[Data entries]
=== Section Start ===
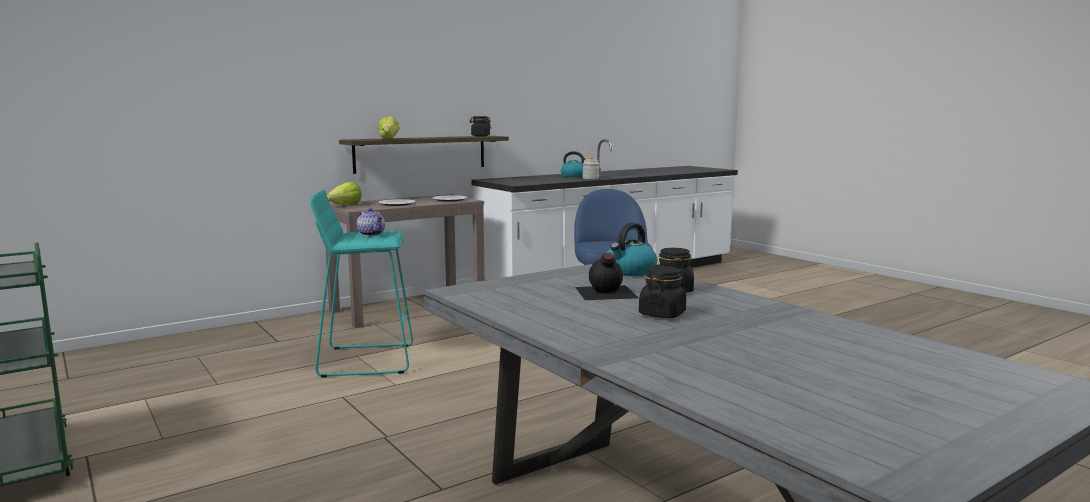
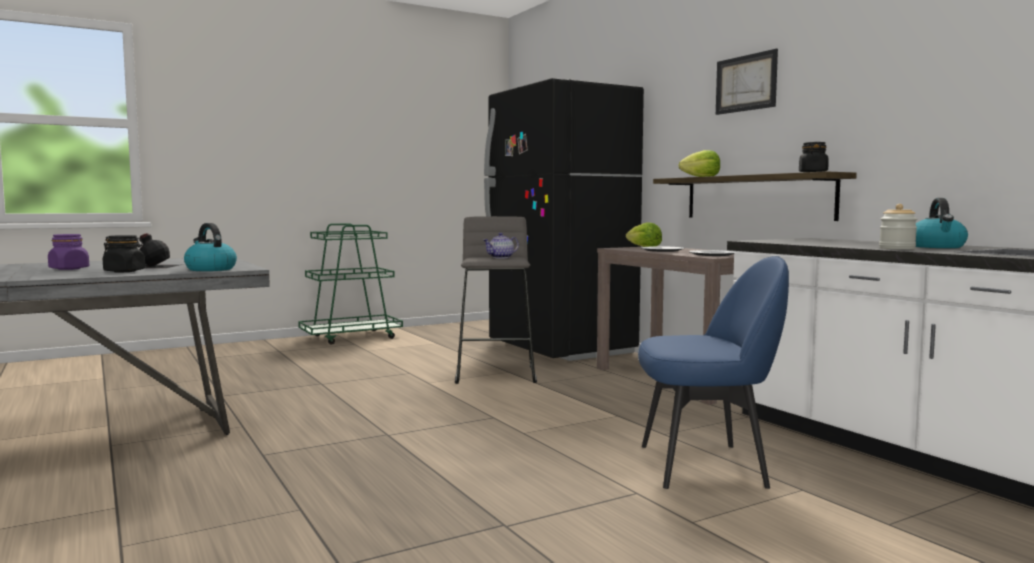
camera: 95 degrees right, 5 degrees down
turquoise stool [310,190,413,378] -> grey stool [455,216,537,384]
black jar [639,266,686,318] -> purple jar [48,234,89,270]
none -> black fridge [484,78,644,361]
none -> picture [716,49,778,115]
=== Section End ===
Should the entries hold any pictures, please omit those and print the remaining text exactly.

Task response:
camera: 95 degrees right, 5 degrees down
turquoise stool [310,190,413,378] -> grey stool [455,216,537,384]
black jar [639,266,686,318] -> purple jar [48,234,89,270]
none -> black fridge [484,78,644,361]
none -> picture [716,49,778,115]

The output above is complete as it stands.